Sent from AutoGuide.com App


----------



## 2013Cruze (Aug 4, 2012)

lostjuan said:


> I would like to know the same. My guess is that with my 11 cruze would be no, as the radio also has more functions than just a radio. But it would be a massive awesome upgrade. Very strange how the my link system found in lowly chevy's cars out performs it cadillac's brand new CUE system.


What do you mean by MyLink out performs Cadillac's CUE system?


----------



## 115 (Nov 12, 2010)

This question has been answered many times on these forums. Someone from the Camaro5 forums is working on installing MyLink to a Camaro. Unfortunately the radios other than MyLink are different, so you cannot update the software. I believe there are four different radios. See below.
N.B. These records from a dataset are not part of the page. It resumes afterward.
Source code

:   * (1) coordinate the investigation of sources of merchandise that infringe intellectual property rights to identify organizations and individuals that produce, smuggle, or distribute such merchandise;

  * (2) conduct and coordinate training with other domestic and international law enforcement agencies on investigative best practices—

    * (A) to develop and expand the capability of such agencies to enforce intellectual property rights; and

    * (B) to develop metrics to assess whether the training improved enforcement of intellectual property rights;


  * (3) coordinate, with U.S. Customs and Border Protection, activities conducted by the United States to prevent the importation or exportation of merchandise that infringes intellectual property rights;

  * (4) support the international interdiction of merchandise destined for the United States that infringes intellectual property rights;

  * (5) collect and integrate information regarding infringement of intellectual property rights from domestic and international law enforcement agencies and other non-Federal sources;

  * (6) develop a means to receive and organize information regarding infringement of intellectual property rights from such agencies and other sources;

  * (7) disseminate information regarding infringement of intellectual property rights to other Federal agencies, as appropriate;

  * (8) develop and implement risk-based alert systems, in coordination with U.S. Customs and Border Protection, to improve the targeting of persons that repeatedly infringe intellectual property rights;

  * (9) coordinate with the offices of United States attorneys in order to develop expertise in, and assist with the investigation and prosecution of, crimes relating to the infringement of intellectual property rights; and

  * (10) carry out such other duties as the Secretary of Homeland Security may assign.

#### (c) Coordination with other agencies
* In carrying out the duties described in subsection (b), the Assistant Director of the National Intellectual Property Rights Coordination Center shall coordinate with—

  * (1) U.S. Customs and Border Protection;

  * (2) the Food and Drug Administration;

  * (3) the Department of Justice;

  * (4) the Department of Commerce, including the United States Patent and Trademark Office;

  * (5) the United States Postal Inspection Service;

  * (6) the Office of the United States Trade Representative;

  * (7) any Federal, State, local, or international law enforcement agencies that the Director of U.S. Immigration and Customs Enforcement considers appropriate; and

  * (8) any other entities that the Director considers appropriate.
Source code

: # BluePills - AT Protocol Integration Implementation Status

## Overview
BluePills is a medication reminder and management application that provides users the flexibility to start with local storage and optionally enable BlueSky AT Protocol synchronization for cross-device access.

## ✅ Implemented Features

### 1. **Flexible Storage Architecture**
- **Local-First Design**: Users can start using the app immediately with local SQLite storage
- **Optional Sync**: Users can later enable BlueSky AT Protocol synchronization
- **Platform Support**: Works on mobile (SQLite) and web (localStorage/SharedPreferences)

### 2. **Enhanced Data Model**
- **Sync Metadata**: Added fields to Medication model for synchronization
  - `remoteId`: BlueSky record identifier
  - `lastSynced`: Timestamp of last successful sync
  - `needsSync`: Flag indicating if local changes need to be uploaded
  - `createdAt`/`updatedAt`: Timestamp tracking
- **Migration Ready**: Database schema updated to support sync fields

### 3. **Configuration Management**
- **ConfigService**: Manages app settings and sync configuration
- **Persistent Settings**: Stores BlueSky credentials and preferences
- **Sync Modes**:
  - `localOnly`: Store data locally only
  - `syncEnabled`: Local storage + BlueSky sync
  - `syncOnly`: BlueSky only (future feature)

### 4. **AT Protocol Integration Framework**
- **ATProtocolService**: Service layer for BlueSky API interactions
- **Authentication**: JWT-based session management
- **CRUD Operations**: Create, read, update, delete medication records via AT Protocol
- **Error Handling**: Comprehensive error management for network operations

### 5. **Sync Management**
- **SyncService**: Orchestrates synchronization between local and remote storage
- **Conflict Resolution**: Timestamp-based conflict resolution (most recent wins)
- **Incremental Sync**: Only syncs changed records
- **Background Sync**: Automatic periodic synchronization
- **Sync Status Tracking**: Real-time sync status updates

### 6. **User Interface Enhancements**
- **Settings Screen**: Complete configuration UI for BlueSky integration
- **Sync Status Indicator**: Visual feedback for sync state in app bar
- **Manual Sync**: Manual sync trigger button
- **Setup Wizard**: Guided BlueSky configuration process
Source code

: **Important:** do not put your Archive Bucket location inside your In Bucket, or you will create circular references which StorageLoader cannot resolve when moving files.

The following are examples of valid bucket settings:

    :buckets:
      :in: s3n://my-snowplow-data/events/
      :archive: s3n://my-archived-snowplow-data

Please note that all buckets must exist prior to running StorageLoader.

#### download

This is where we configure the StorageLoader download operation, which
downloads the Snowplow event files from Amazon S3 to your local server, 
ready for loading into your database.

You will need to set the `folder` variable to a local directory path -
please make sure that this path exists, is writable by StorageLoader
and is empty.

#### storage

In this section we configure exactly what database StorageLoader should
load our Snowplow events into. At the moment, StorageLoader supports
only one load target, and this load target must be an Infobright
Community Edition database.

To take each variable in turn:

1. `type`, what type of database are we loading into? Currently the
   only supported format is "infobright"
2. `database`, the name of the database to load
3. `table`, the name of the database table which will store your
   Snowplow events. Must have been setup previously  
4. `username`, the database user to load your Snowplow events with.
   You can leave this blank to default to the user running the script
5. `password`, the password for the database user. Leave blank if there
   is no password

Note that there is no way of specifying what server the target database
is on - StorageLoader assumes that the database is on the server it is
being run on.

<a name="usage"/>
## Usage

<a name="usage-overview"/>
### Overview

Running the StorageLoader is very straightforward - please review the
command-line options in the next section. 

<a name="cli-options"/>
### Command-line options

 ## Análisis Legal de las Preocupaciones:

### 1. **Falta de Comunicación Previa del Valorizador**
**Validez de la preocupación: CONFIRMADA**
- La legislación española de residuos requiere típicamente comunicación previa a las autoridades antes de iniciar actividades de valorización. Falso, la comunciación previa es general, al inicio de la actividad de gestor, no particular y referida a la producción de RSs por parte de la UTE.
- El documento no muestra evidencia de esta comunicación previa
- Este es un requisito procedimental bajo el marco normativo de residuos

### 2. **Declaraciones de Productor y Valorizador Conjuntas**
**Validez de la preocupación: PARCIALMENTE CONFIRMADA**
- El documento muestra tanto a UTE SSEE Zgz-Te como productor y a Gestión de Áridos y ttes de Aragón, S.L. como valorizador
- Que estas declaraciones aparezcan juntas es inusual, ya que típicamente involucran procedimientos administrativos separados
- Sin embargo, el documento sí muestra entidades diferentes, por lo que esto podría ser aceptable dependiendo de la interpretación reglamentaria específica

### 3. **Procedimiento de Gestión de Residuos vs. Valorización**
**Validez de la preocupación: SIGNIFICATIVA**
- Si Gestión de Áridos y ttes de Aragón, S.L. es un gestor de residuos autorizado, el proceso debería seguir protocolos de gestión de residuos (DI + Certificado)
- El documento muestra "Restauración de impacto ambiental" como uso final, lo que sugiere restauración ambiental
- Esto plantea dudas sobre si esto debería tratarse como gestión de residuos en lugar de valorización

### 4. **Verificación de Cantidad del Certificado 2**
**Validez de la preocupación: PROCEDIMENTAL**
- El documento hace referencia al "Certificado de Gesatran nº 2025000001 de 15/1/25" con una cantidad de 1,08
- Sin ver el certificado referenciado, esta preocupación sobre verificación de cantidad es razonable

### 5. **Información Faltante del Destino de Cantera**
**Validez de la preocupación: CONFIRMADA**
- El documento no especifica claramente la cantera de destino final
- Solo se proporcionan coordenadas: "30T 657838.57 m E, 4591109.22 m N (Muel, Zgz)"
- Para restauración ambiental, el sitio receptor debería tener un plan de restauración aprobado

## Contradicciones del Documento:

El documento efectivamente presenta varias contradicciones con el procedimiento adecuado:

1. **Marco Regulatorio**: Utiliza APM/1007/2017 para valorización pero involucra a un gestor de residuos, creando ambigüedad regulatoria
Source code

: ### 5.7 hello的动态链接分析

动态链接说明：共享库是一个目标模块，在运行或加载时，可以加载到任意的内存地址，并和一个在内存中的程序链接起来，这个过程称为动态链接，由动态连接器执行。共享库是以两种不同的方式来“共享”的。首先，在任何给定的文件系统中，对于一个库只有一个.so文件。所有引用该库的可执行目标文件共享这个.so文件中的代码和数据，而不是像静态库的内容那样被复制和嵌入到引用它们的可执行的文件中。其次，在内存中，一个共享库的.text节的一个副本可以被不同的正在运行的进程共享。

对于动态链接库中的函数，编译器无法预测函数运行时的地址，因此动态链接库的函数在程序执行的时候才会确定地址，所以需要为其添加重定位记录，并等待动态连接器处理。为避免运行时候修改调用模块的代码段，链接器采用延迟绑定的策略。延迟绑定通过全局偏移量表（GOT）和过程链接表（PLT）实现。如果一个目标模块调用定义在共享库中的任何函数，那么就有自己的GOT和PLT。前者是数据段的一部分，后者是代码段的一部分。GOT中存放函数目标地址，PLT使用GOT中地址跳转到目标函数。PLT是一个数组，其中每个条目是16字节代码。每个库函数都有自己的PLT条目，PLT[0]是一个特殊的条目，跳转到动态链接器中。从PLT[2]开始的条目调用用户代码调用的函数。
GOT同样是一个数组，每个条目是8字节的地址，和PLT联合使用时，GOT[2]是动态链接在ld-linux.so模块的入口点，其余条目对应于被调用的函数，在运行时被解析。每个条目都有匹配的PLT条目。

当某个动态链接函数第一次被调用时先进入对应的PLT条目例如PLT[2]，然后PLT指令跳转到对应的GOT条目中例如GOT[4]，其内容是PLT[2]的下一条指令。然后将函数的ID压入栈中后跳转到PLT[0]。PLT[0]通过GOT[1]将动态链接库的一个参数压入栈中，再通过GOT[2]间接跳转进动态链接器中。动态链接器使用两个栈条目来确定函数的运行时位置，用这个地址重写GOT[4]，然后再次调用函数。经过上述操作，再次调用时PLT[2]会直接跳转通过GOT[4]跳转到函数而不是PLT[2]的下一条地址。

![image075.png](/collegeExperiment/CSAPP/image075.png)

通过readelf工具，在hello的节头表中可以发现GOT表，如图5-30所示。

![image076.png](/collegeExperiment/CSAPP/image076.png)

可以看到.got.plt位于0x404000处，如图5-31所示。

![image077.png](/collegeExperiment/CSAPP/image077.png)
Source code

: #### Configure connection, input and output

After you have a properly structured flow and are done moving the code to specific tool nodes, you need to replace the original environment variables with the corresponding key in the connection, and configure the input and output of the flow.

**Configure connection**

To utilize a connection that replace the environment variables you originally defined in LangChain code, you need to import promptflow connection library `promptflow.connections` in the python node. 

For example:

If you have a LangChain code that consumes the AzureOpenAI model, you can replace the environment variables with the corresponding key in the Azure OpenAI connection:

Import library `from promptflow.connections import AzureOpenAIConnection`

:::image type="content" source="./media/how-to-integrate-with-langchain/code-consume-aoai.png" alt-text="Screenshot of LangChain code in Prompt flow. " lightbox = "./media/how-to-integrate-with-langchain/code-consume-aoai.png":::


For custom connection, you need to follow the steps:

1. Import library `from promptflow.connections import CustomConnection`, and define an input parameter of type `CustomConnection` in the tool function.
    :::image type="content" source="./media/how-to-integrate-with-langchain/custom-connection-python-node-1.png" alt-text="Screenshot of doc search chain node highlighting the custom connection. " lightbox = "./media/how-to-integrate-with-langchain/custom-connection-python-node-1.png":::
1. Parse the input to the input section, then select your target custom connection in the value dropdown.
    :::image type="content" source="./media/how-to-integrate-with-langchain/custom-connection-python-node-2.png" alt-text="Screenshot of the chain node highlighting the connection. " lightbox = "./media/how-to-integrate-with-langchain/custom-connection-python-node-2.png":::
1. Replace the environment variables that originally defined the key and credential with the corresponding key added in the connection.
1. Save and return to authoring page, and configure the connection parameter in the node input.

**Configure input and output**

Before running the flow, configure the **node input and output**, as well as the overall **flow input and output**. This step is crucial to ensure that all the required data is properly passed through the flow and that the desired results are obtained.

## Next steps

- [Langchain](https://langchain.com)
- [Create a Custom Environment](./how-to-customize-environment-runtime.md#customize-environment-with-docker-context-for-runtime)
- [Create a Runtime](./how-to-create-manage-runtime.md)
Adding Mylink to older gen5 camaro's - Camaro5 Chevy Camaro Forum / Camaro ZL1, SS and V6 Forums - Camaro5.com
I want a new Radio - Camaro5 Chevy Camaro Forum / Camaro ZL1, SS and V6 Forums - Camaro5.com


----------



## cruze01 (Mar 25, 2011)

bojangles said:


> This question has been answered many times on these forums. Someone from the Camaro5 forums is working on installing MyLink to a Camaro. Unfortunately the radios other than MyLink are different, so you cannot update the software. I believe there are four different radios. See below.
> 
> Adding Mylink to older gen5 camaro's - Camaro5 Chevy Camaro Forum / Camaro ZL1, SS and V6 Forums - Camaro5.com
> I want a new Radio - Camaro5 Chevy Camaro Forum / Camaro ZL1, SS and V6 Forums - Camaro5.com



I wanted to add it to my 2013, called the dealer and they told me no. The cars with MyLink have a different wiring design built in and it would be a massive undertaking to change it! Cost to much to be worth it.


----------



## JstCruzn (Mar 19, 2013)

cruze01 said:


> I wanted to add it to my 2013, called the dealer and they told me no. The cars with MyLink have a different wiring design built in and it would be a massive undertaking to change it! Cost to much to be worth it.


Chevy... always making things more complicated.


----------



## Devildog8791 (Apr 13, 2013)

CruzeTech said:


> That's because myLink wasn't offered in 2012. Wasn't even an option.
> 
> 
> Sent from AutoGuide.com App


Well, doesn't that suck. I guess I'll just do like I told the salesman and put my Samsung Galaxy Note II in front of the radio if I feel like I need a touchscreen.


----------



## brian v (Dec 25, 2011)

Tablets work nice too . Mine loves to float and say hello to all of the new some ones and it has a capacitive screen IT also gives me great MAPS of the entire world . IT floats real good to the DEPLOYANT that I Fabricated Last year , IT even can speak in different languages for me when I need to translate to the urban Newbians . Next door.


----------



## BlueTopaz (Aug 25, 2012)

Looks like the guys over on the Camaro 5 forum got a MyLink to work in a 2010 Camaro. The cost is kind of high though for all the extra equipment.


----------